### TEXT UNDER STUDY
=== Section Start ===
The histopathological report documented a complete pathological response at the primary tumor site and 2/10 lymph nodes were reported to be positive. Therefore, as per protocol, she received adjuvant radiation therapy, following which she developed a radiation-induced wound at the operative site that developed into a chronic nonhealing ulcer (Figures 1 and 2).
So, a multidisciplinary team meeting was held and it was thought to be a non-healing wound secondary to ischemia, and the decision was taken to proceed with hyperbaric oxygen therapy (HBOT). Regular dressings were done and she was subjected to two weeks of HBOT. Regrettably, the wound did not show signs of healing, and consequently she developed a high-grade fever. In her best interest, she was admitted and managed conservatively with intravenous medications.
Following this, the decision was taken for wound debridement and wound tissue was sent for histopathological examination, to accurately identify the cause of the non-healing nature of her wound. The histopathological examination demonstrated an extensive necrosis of the breast parenchyma with polymorphonuclear infiltration, hemorrhage, and thrombosed blood vessels, and many broad aseptate hyaline fungal hyphae branching at 90o suggestive of mucormycosis (Figures 3 and 4). Subsequently, an aggressive approach was adopted for her treatment, consisting of wound debridement and excision of necrotic tissue, succeeded by the initiation of intravenous liposomal Amphotericin B (1 mg/kg/day in the form of infusion in 5% dextrose) for 15 days. Thereafter, she was given one month of oral fluconazole. The wound healed satisfactorily with regular dressings, antifungal treatment, and high protein nutrition over a period of 45 days (Figure 5).
=== Section End ===
### DATA SUPPLIED
=== Section Start ===
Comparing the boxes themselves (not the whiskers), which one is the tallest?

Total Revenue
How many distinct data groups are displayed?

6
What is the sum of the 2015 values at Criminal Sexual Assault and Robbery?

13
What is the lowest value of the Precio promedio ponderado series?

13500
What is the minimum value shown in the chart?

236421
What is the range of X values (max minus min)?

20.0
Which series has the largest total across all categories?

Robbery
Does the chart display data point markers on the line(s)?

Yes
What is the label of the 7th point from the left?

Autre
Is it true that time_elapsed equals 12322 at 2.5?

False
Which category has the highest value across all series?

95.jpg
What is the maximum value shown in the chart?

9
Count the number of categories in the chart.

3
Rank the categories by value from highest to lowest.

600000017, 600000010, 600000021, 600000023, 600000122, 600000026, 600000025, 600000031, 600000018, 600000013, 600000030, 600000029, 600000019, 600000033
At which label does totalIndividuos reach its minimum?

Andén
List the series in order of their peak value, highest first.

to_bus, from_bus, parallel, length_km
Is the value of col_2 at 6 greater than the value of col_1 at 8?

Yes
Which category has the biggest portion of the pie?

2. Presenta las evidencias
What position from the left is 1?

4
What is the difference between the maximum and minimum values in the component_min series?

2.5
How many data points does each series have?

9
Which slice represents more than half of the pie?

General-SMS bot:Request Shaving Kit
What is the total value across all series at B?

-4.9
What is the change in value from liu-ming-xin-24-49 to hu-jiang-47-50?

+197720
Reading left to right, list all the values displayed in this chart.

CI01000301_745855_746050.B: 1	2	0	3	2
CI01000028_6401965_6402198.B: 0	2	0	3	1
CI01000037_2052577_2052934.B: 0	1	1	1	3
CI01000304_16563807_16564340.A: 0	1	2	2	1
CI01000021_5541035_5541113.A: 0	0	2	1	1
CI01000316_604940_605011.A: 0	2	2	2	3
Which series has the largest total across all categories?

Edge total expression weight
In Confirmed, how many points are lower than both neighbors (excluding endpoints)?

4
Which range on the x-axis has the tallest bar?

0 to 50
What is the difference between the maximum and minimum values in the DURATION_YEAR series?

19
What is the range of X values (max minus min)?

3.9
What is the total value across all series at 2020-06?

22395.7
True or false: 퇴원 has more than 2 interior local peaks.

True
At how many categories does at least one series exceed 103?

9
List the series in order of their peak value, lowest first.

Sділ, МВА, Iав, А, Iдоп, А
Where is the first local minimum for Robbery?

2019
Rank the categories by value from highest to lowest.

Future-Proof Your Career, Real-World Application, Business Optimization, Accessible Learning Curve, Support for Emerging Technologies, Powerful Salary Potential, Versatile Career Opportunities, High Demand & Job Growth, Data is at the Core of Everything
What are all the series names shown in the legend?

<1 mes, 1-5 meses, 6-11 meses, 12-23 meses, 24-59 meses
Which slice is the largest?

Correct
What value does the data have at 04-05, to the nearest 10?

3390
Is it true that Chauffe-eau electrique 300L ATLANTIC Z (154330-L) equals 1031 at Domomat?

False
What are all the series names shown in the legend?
=== Section End ===
### ACTIVITIES
(a) Translate this sentence from the case report on the non-healing breast wound into Spanish: "Regrettably, the wound did not show signs of healing, and consequently she developed a high-grade fever."
(b) Continue the case report on the non-healing breast wound, picking up after its final sentence.

### RESULTS OF THE EXERCISE
(a) Lamentablemente, la herida no mostró signos de cicatrización y, en consecuencia, la paciente presentó fiebre de alto grado.

(b)
Discussion and Conclusion
Aggressive treatment with early surgical debridement together with the administration of systemic amphotericin B led to a favorable response in our patient (Figure 5). In this case, many high-risk comorbidities were present, such as uncontrolled blood sugar levels, post COVID-19 pneumonia status, and an immune-compromised condition following standard chemotherapy and radiation therapy for breast carcinoma. All of these factors were addressed promptly and effectively, leading to the patient’s complete recovery.
Available literature says that mucormycosis is an uncommon, but potentially fatal fungal infection, that usually affects patients with altered immunity. It is an angioinvasive disease caused by mold fungi of the genus Rhizopus, Mucor, Rhizomucor, Cunninghamella, and Absidia, of the order Mucorales and class Zygomycetes (6). Rhizopus oryzae is the most common type and responsible for nearly 60% of mucormycosis cases in humans (7). Rhizopus organisms produce an enzyme, ketone reductase, which allows them to thrive in high glucose, acidic conditions. Serum from healthy individuals inhibits the growth of Rhizopus, whereas serum from individuals experiencing diabetic ketoacidosis stimulates growth (8).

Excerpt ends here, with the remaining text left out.